- Aim of the exercise -
Answer with the exact lines of the following material from the one containing "right ear: (170, 211)" through the one containing "left elbow: (181, 631)", both end lines included.

Extracted information: Begin

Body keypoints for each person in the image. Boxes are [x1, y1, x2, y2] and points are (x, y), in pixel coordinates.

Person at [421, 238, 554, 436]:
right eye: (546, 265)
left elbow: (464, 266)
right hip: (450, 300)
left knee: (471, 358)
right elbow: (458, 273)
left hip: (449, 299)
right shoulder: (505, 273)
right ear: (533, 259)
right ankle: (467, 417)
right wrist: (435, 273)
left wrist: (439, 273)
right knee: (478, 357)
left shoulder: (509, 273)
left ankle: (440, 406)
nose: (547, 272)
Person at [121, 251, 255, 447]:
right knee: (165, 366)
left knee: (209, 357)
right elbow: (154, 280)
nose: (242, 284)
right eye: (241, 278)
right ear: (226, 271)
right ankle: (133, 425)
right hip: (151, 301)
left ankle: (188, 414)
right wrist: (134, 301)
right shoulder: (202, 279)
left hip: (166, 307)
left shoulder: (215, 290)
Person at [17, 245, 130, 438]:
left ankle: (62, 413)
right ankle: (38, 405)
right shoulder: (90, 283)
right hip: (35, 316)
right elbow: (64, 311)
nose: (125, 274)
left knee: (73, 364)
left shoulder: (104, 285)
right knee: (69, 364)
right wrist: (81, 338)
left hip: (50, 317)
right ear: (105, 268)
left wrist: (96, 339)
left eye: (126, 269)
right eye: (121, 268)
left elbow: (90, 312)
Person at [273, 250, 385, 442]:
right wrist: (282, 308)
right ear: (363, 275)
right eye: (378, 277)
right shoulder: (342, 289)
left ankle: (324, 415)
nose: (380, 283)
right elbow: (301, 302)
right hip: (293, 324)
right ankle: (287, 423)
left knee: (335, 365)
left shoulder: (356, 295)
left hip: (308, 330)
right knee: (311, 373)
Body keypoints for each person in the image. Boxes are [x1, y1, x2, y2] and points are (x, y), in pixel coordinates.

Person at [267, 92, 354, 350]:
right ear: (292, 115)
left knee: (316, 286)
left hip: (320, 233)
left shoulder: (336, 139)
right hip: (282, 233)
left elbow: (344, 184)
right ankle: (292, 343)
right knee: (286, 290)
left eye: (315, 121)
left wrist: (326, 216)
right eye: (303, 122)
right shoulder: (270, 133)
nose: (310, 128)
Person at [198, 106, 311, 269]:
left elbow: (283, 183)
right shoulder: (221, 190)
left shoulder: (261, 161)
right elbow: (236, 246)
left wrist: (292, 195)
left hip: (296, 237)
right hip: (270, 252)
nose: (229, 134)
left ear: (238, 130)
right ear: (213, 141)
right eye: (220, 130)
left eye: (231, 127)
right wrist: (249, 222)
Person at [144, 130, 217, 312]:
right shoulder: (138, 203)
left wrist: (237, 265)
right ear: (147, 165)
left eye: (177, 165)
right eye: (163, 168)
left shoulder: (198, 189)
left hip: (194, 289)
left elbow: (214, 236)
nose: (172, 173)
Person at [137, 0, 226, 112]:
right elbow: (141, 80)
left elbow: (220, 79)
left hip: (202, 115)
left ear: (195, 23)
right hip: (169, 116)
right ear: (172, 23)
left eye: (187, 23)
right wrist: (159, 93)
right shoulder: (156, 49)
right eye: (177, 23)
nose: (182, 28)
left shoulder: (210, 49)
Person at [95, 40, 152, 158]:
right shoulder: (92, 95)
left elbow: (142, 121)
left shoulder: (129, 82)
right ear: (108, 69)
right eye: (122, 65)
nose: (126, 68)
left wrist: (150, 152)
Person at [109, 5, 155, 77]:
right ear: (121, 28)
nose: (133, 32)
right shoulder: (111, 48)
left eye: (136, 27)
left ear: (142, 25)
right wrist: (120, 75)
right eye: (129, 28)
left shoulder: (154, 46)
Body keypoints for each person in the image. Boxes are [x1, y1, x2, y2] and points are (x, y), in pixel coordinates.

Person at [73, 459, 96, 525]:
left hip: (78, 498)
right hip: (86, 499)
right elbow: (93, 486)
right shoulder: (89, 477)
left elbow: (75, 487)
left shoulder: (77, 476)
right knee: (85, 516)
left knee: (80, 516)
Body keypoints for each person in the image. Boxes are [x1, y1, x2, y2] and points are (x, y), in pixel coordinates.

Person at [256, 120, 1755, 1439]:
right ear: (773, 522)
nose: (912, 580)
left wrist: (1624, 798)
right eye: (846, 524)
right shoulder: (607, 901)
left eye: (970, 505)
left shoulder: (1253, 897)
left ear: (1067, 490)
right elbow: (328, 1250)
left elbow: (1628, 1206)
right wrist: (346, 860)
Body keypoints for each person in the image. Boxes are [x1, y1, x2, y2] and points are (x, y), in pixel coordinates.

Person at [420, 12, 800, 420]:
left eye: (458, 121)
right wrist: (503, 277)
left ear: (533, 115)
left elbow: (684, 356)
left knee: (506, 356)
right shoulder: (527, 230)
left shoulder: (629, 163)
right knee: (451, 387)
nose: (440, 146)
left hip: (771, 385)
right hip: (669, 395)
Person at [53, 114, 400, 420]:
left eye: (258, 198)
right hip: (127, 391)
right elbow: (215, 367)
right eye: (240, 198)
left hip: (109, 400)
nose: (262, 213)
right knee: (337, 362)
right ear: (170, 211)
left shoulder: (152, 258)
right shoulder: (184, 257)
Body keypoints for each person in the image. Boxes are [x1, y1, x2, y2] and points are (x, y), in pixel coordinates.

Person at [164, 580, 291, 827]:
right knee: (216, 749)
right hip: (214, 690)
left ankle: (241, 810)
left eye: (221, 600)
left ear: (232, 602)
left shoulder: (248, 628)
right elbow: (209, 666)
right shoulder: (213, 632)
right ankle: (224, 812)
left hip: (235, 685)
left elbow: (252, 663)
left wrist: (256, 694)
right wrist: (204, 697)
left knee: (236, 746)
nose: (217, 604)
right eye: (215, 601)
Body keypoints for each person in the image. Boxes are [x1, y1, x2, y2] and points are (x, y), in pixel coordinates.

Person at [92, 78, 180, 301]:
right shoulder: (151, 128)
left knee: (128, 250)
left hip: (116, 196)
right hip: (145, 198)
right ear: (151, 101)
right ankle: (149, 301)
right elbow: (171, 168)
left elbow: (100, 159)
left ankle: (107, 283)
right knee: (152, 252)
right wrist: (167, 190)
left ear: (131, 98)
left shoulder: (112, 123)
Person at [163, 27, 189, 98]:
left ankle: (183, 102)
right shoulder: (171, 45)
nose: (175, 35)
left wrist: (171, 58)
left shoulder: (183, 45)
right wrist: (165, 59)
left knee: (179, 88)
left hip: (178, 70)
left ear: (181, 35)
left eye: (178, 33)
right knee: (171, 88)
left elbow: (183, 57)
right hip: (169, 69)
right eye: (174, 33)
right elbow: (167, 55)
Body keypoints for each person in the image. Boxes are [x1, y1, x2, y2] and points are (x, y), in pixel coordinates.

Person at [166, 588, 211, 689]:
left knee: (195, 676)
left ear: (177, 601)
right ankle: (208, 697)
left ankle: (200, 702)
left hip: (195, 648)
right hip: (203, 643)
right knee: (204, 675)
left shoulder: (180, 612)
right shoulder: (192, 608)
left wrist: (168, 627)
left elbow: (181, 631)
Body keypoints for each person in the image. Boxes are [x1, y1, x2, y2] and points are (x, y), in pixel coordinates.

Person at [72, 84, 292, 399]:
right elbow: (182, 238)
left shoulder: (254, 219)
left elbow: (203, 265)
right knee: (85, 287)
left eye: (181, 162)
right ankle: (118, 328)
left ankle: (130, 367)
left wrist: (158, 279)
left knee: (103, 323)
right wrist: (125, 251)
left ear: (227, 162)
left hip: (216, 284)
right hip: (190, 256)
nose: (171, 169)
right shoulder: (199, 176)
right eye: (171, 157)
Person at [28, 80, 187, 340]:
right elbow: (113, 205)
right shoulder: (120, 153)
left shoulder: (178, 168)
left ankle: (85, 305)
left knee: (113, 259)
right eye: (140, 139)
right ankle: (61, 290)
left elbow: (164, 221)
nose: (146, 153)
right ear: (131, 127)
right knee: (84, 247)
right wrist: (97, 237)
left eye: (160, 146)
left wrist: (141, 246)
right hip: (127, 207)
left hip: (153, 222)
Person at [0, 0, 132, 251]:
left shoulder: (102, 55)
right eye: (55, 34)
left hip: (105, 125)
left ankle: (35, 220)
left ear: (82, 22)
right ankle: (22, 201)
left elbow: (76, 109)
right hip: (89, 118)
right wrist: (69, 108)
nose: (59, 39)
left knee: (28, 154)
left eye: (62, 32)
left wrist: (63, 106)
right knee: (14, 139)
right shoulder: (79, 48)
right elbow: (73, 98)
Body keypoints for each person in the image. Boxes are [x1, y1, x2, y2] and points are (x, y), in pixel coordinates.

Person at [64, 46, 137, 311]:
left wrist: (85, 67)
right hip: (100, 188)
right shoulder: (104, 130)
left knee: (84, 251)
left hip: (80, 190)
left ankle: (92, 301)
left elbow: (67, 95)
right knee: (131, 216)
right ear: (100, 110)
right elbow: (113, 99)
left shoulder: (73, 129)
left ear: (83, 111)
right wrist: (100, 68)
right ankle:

Extracted information: End

- Answer to the problem -
right ear: (170, 211)
left shoulder: (152, 258)
right shoulder: (184, 257)
Body keypoints for each person in the image. Boxes are [x1, y1, x2, y2] and points are (x, y), in pixel coordinates.

Person at [164, 580, 291, 827]:
right knee: (216, 749)
right hip: (214, 690)
left ankle: (241, 810)
left eye: (221, 600)
left ear: (232, 602)
left shoulder: (248, 628)
right elbow: (209, 666)
right shoulder: (213, 632)
right ankle: (224, 812)
left hip: (235, 685)
left elbow: (252, 663)
left wrist: (256, 694)
right wrist: (204, 697)
left knee: (236, 746)
nose: (217, 604)
right eye: (215, 601)
Body keypoints for each person in the image. Boxes are [x1, y1, x2, y2] and points are (x, y), in pixel coordinates.

Person at [92, 78, 180, 301]:
right shoulder: (151, 128)
left knee: (128, 250)
left hip: (116, 196)
right hip: (145, 198)
right ear: (151, 101)
right ankle: (149, 301)
right elbow: (171, 168)
left elbow: (100, 159)
left ankle: (107, 283)
right knee: (152, 252)
right wrist: (167, 190)
left ear: (131, 98)
left shoulder: (112, 123)
Person at [163, 27, 189, 98]:
left ankle: (183, 102)
right shoulder: (171, 45)
nose: (175, 35)
left wrist: (171, 58)
left shoulder: (183, 45)
right wrist: (165, 59)
left knee: (179, 88)
left hip: (178, 70)
left ear: (181, 35)
left eye: (178, 33)
right knee: (171, 88)
left elbow: (183, 57)
right hip: (169, 69)
right eye: (174, 33)
right elbow: (167, 55)
Body keypoints for each person in the image. Boxes are [x1, y1, x2, y2] and points are (x, y), in pixel coordinates.

Person at [166, 588, 211, 689]:
left knee: (195, 676)
left ear: (177, 601)
right ankle: (208, 697)
left ankle: (200, 702)
left hip: (195, 648)
right hip: (203, 643)
right knee: (204, 675)
left shoulder: (180, 612)
right shoulder: (192, 608)
left wrist: (168, 627)
left elbow: (181, 631)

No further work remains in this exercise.